Sesiwn 82: Ystafell 10
Irish linguistics and lexicography

Cadeirydd: Llion Pryderi Roberts

An examination of Irish-language terminography in the twentieth century

Liam Mac Amhlaigh
Ollscoil Mhá Nuad (Maynooth)

The twentieth century saw a rapid growth in the publication of bilingual Irish-language dictionaries. The foundation of the State brought this impetus through from Revival times. Much of this growth occured in an ad-hoc manner, and was brought about by individual lexicographers be they working in 'private' or 'public' projects. Alongside these publications, lexicography blossomed in a far more expansive and structured way in the area of terminological dictionaries. 

This paper will take a cursory glance over the six time-periods of Modern-Irish terminography in the twentieth century, and will analyse the continuity and success of much of the State-sponsored work in the field. The connections back to the work that also occured on the larger State-led bilingual dictionary projects will also be referenced.
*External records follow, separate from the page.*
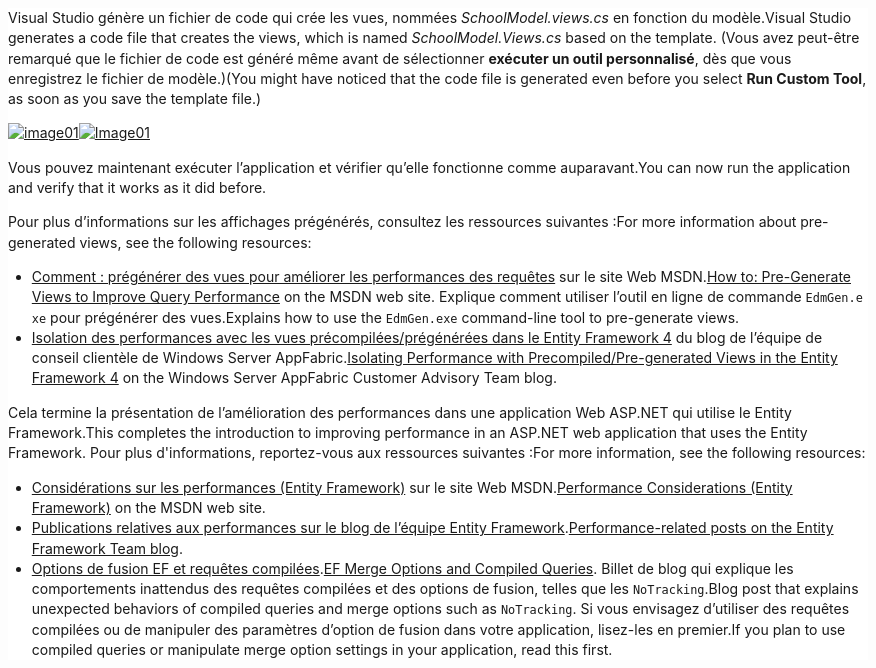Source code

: <span data-ttu-id="ad4eb-270">Visual Studio génère un fichier de code qui crée les vues, nommées *SchoolModel.views.cs* en fonction du modèle.</span><span class="sxs-lookup"><span data-stu-id="ad4eb-270">Visual Studio generates a code file that creates the views, which is named *SchoolModel.Views.cs* based on the template.</span></span> <span data-ttu-id="ad4eb-271">(Vous avez peut-être remarqué que le fichier de code est généré même avant de sélectionner **exécuter un outil personnalisé**, dès que vous enregistrez le fichier de modèle.)</span><span class="sxs-lookup"><span data-stu-id="ad4eb-271">(You might have noticed that the code file is generated even before you select **Run Custom Tool**, as soon as you save the template file.)</span></span>

<span data-ttu-id="ad4eb-272">[![image01](maximizing-performance-with-the-entity-framework-in-an-asp-net-web-application/_static/image28.png)](maximizing-performance-with-the-entity-framework-in-an-asp-net-web-application/_static/image27.png)</span><span class="sxs-lookup"><span data-stu-id="ad4eb-272">[![Image01](maximizing-performance-with-the-entity-framework-in-an-asp-net-web-application/_static/image28.png)](maximizing-performance-with-the-entity-framework-in-an-asp-net-web-application/_static/image27.png)</span></span>

<span data-ttu-id="ad4eb-273">Vous pouvez maintenant exécuter l’application et vérifier qu’elle fonctionne comme auparavant.</span><span class="sxs-lookup"><span data-stu-id="ad4eb-273">You can now run the application and verify that it works as it did before.</span></span>

<span data-ttu-id="ad4eb-274">Pour plus d’informations sur les affichages prégénérés, consultez les ressources suivantes :</span><span class="sxs-lookup"><span data-stu-id="ad4eb-274">For more information about pre-generated views, see the following resources:</span></span>

- <span data-ttu-id="ad4eb-275">[Comment : prégénérer des vues pour améliorer les performances des requêtes](https://msdn.microsoft.com/library/bb896240.aspx) sur le site Web MSDN.</span><span class="sxs-lookup"><span data-stu-id="ad4eb-275">[How to: Pre-Generate Views to Improve Query Performance](https://msdn.microsoft.com/library/bb896240.aspx) on the MSDN web site.</span></span> <span data-ttu-id="ad4eb-276">Explique comment utiliser l’outil en ligne de commande `EdmGen.exe` pour prégénérer des vues.</span><span class="sxs-lookup"><span data-stu-id="ad4eb-276">Explains how to use the `EdmGen.exe` command-line tool to pre-generate views.</span></span>
- <span data-ttu-id="ad4eb-277">[Isolation des performances avec les vues précompilées/prégénérées dans le Entity Framework 4](https://blogs.msdn.com/b/appfabriccat/archive/2010/08/06/isolating-performance-with-precompiled-pre-generated-views-in-the-entity-framework-4.aspx) du blog de l’équipe de conseil clientèle de Windows Server AppFabric.</span><span class="sxs-lookup"><span data-stu-id="ad4eb-277">[Isolating Performance with Precompiled/Pre-generated Views in the Entity Framework 4](https://blogs.msdn.com/b/appfabriccat/archive/2010/08/06/isolating-performance-with-precompiled-pre-generated-views-in-the-entity-framework-4.aspx) on the Windows Server AppFabric Customer Advisory Team blog.</span></span>

<span data-ttu-id="ad4eb-278">Cela termine la présentation de l’amélioration des performances dans une application Web ASP.NET qui utilise le Entity Framework.</span><span class="sxs-lookup"><span data-stu-id="ad4eb-278">This completes the introduction to improving performance in an ASP.NET web application that uses the Entity Framework.</span></span> <span data-ttu-id="ad4eb-279">Pour plus d'informations, reportez-vous aux ressources suivantes :</span><span class="sxs-lookup"><span data-stu-id="ad4eb-279">For more information, see the following resources:</span></span>

- <span data-ttu-id="ad4eb-280">[Considérations sur les performances (Entity Framework)](https://msdn.microsoft.com/library/cc853327.aspx) sur le site Web MSDN.</span><span class="sxs-lookup"><span data-stu-id="ad4eb-280">[Performance Considerations (Entity Framework)](https://msdn.microsoft.com/library/cc853327.aspx) on the MSDN web site.</span></span>
- <span data-ttu-id="ad4eb-281">[Publications relatives aux performances sur le blog de l’équipe Entity Framework](https://blogs.msdn.com/b/adonet/archive/tags/performance/).</span><span class="sxs-lookup"><span data-stu-id="ad4eb-281">[Performance-related posts on the Entity Framework Team blog](https://blogs.msdn.com/b/adonet/archive/tags/performance/).</span></span>
- <span data-ttu-id="ad4eb-282">[Options de fusion EF et requêtes compilées](https://blogs.msdn.com/b/dsimmons/archive/2010/01/12/ef-merge-options-and-compiled-queries.aspx).</span><span class="sxs-lookup"><span data-stu-id="ad4eb-282">[EF Merge Options and Compiled Queries](https://blogs.msdn.com/b/dsimmons/archive/2010/01/12/ef-merge-options-and-compiled-queries.aspx).</span></span> <span data-ttu-id="ad4eb-283">Billet de blog qui explique les comportements inattendus des requêtes compilées et des options de fusion, telles que les `NoTracking`.</span><span class="sxs-lookup"><span data-stu-id="ad4eb-283">Blog post that explains unexpected behaviors of compiled queries and merge options such as `NoTracking`.</span></span> <span data-ttu-id="ad4eb-284">Si vous envisagez d’utiliser des requêtes compilées ou de manipuler des paramètres d’option de fusion dans votre application, lisez-les en premier.</span><span class="sxs-lookup"><span data-stu-id="ad4eb-284">If you plan to use compiled queries or manipulate merge option settings in your application, read this first.</span></span>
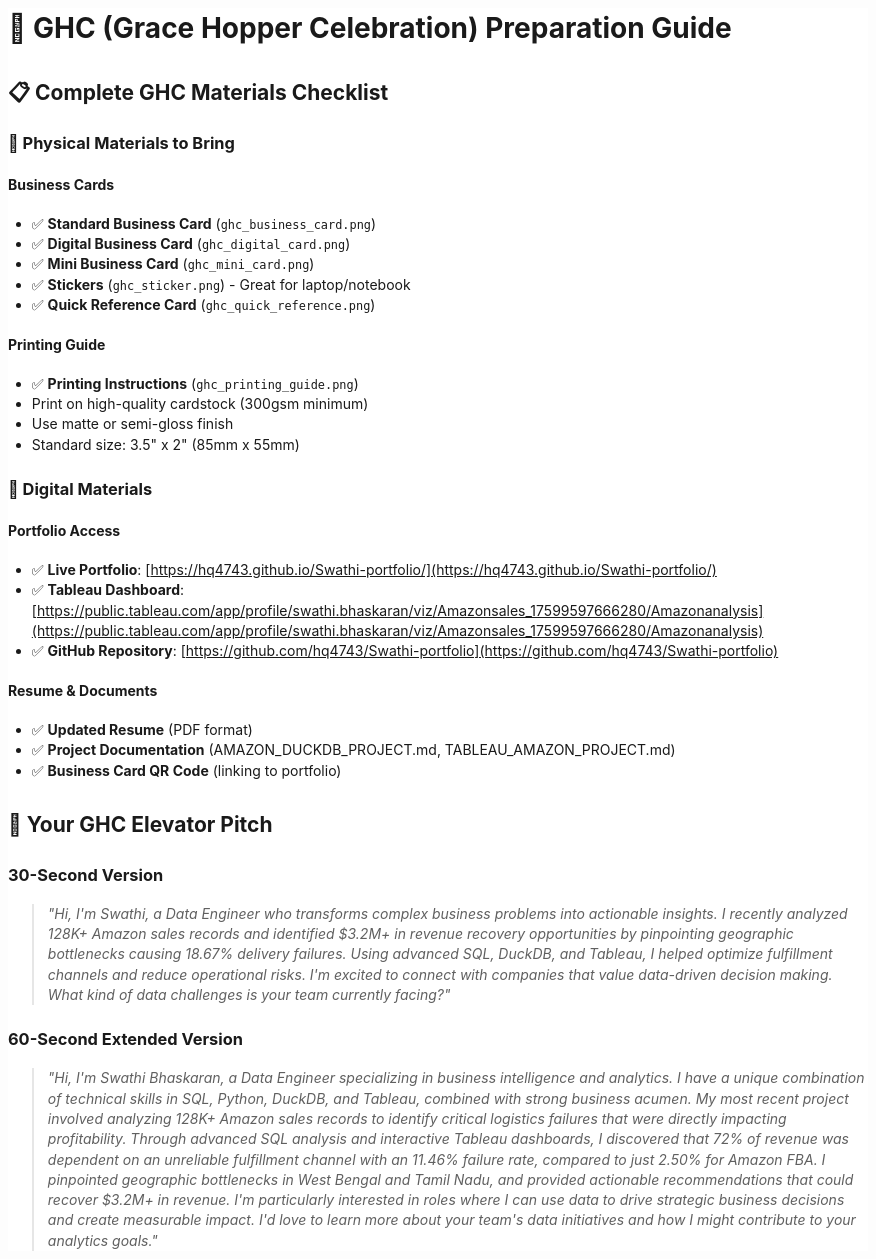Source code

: # 🚀 GHC (Grace Hopper Celebration) Preparation Guide

## 📋 Complete GHC Materials Checklist

### 🎒 Physical Materials to Bring

#### **Business Cards**
- ✅ **Standard Business Card** (`ghc_business_card.png`)
- ✅ **Digital Business Card** (`ghc_digital_card.png`) 
- ✅ **Mini Business Card** (`ghc_mini_card.png`)
- ✅ **Stickers** (`ghc_sticker.png`) - Great for laptop/notebook
- ✅ **Quick Reference Card** (`ghc_quick_reference.png`)

#### **Printing Guide**
- ✅ **Printing Instructions** (`ghc_printing_guide.png`)
- Print on high-quality cardstock (300gsm minimum)
- Use matte or semi-gloss finish
- Standard size: 3.5" x 2" (85mm x 55mm)

### 📱 Digital Materials

#### **Portfolio Access**
- ✅ **Live Portfolio**: [https://hq4743.github.io/Swathi-portfolio/](https://hq4743.github.io/Swathi-portfolio/)
- ✅ **Tableau Dashboard**: [https://public.tableau.com/app/profile/swathi.bhaskaran/viz/Amazonsales_17599597666280/Amazonanalysis](https://public.tableau.com/app/profile/swathi.bhaskaran/viz/Amazonsales_17599597666280/Amazonanalysis)
- ✅ **GitHub Repository**: [https://github.com/hq4743/Swathi-portfolio](https://github.com/hq4743/Swathi-portfolio)

#### **Resume & Documents**
- ✅ **Updated Resume** (PDF format)
- ✅ **Project Documentation** (AMAZON_DUCKDB_PROJECT.md, TABLEAU_AMAZON_PROJECT.md)
- ✅ **Business Card QR Code** (linking to portfolio)

## 🎯 Your GHC Elevator Pitch

### **30-Second Version**
> *"Hi, I'm Swathi, a Data Engineer who transforms complex business problems into actionable insights. I recently analyzed 128K+ Amazon sales records and identified $3.2M+ in revenue recovery opportunities by pinpointing geographic bottlenecks causing 18.67% delivery failures. Using advanced SQL, DuckDB, and Tableau, I helped optimize fulfillment channels and reduce operational risks. I'm excited to connect with companies that value data-driven decision making. What kind of data challenges is your team currently facing?"*

### **60-Second Extended Version**
> *"Hi, I'm Swathi Bhaskaran, a Data Engineer specializing in business intelligence and analytics. I have a unique combination of technical skills in SQL, Python, DuckDB, and Tableau, combined with strong business acumen. My most recent project involved analyzing 128K+ Amazon sales records to identify critical logistics failures that were directly impacting profitability. Through advanced SQL analysis and interactive Tableau dashboards, I discovered that 72% of revenue was dependent on an unreliable fulfillment channel with an 11.46% failure rate, compared to just 2.50% for Amazon FBA. I pinpointed geographic bottlenecks in West Bengal and Tamil Nadu, and provided actionable recommendations that could recover $3.2M+ in revenue. I'm particularly interested in roles where I can use data to drive strategic business decisions and create measurable impact. I'd love to learn more about your team's data initiatives and how I might contribute to your analytics goals."*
The evolution of the thought process behind term-creation will be examined, as will the necessity of the creation of the Standing Committee on Terminology and how these factors led to a far more cohesive publication of lexicographic material within this specialist area than any other. Finally, the suggestion of a specialist term 'an tearmfhoclóireacht' to describe this work within the languge will be mooted.

 

 

 

 

Corpas Stairiúil na Gaeilge 1600-1926: a new resource for research in Modern Irish

Charles Dillon
Acadamh Ríoga na hÉireann (RIA)

Corpas Stairiúil na Gaeilge 1600-1926 (www.corpas.ria.ie) is a new online digital resource for scholarship relating to the Irish language. The corpus comprises over 3000 Irish texts and a search tool allows searches of varying types (among which is a search returning forms based on a lemma or headword) across a corpus of nearly 20 million tokens. It will return KWIC results and further allows selection and reading from a database of Irish texts. This paper will discuss the main features of Corpas, and will expand on the technical and linguistic challenges which remain in developing its scope and capacity. This recent, significant lexicographical milestone will also be contextualised within the broader project ongoing in the Royal Irish Academy, which aims to produce a dictionary, on historical principles, of the Irish of the modern period.
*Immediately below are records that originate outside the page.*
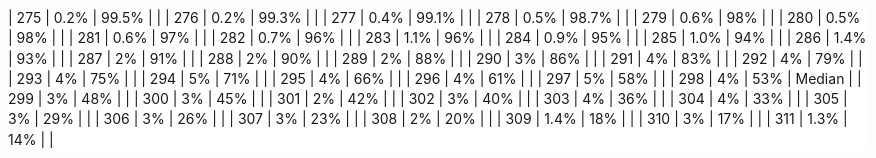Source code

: | 275 | 0.2% | 99.5% |  |
| 276 | 0.2% | 99.3% |  |
| 277 | 0.4% | 99.1% |  |
| 278 | 0.5% | 98.7% |  |
| 279 | 0.6% | 98% |  |
| 280 | 0.5% | 98% |  |
| 281 | 0.6% | 97% |  |
| 282 | 0.7% | 96% |  |
| 283 | 1.1% | 96% |  |
| 284 | 0.9% | 95% |  |
| 285 | 1.0% | 94% |  |
| 286 | 1.4% | 93% |  |
| 287 | 2% | 91% |  |
| 288 | 2% | 90% |  |
| 289 | 2% | 88% |  |
| 290 | 3% | 86% |  |
| 291 | 4% | 83% |  |
| 292 | 4% | 79% |  |
| 293 | 4% | 75% |  |
| 294 | 5% | 71% |  |
| 295 | 4% | 66% |  |
| 296 | 4% | 61% |  |
| 297 | 5% | 58% |  |
| 298 | 4% | 53% | Median |
| 299 | 3% | 48% |  |
| 300 | 3% | 45% |  |
| 301 | 2% | 42% |  |
| 302 | 3% | 40% |  |
| 303 | 4% | 36% |  |
| 304 | 4% | 33% |  |
| 305 | 3% | 29% |  |
| 306 | 3% | 26% |  |
| 307 | 3% | 23% |  |
| 308 | 2% | 20% |  |
| 309 | 1.4% | 18% |  |
| 310 | 3% | 17% |  |
| 311 | 1.3% | 14% |  |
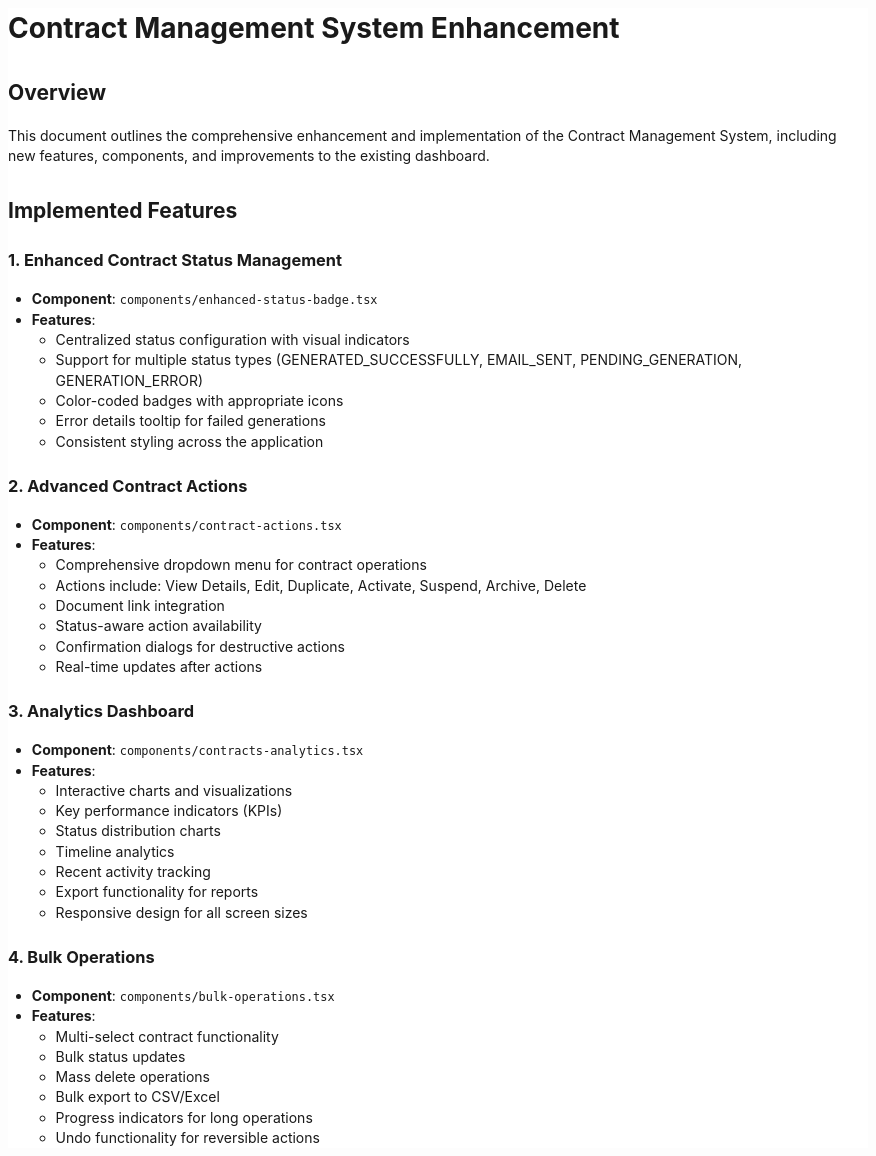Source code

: # Contract Management System Enhancement

## Overview
This document outlines the comprehensive enhancement and implementation of the Contract Management System, including new features, components, and improvements to the existing dashboard.

## Implemented Features

### 1. Enhanced Contract Status Management
- **Component**: `components/enhanced-status-badge.tsx`
- **Features**:
  - Centralized status configuration with visual indicators
  - Support for multiple status types (GENERATED_SUCCESSFULLY, EMAIL_SENT, PENDING_GENERATION, GENERATION_ERROR)
  - Color-coded badges with appropriate icons
  - Error details tooltip for failed generations
  - Consistent styling across the application

### 2. Advanced Contract Actions
- **Component**: `components/contract-actions.tsx`
- **Features**:
  - Comprehensive dropdown menu for contract operations
  - Actions include: View Details, Edit, Duplicate, Activate, Suspend, Archive, Delete
  - Document link integration
  - Status-aware action availability
  - Confirmation dialogs for destructive actions
  - Real-time updates after actions

### 3. Analytics Dashboard
- **Component**: `components/contracts-analytics.tsx`
- **Features**:
  - Interactive charts and visualizations
  - Key performance indicators (KPIs)
  - Status distribution charts
  - Timeline analytics
  - Recent activity tracking
  - Export functionality for reports
  - Responsive design for all screen sizes

### 4. Bulk Operations
- **Component**: `components/bulk-operations.tsx`
- **Features**:
  - Multi-select contract functionality
  - Bulk status updates
  - Mass delete operations
  - Bulk export to CSV/Excel
  - Progress indicators for long operations
  - Undo functionality for reversible actions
Parsing the Old Irish verb: computational challenges and future applications

Theodorus Fransen
Coláiste na Tríonóide, Baile Átha Cliath

This paper presents computational approaches to historical Irish with the aim to facilitate a more systematic study of the diachronic changes in verb morphology. Due to the low-resourced status of Early Modern Irish (c. 13th-17th centuries) and the fact that state-of-the-art computational methods (Uí Dhonnchadha et al., 2014) are already being employed for 1600-2000 texts (Foclóir Stairiúil na Gaeilge) it was decided to focus on Old Irish (c.7th-9th centuries). Unlike Middle Irish (c.10th-12th centuries), Old Irish can be considered a comparatively stable and normative language phase (McCone 1997) and has received, and continues to receive, much (digital) scholarly attention (e.g., Chronologicon Hibernicum). The author will document the developmental stages of a rule-based morphological parser for Old Irish verbs, based on the finite-state two-level formalism (Koskenniemi 1983). The associated challenges will be discussed. An Early Irish lemmatiser (Dereza) is expected to successfully deal with grammatical and orthographical variation in Early Irish. A future goal is to link up lexicographical resources for Early and Modern Irish, not only benefitting historical linguists but also philologists working on historical texts representing widely diverging genres and linguistic norms.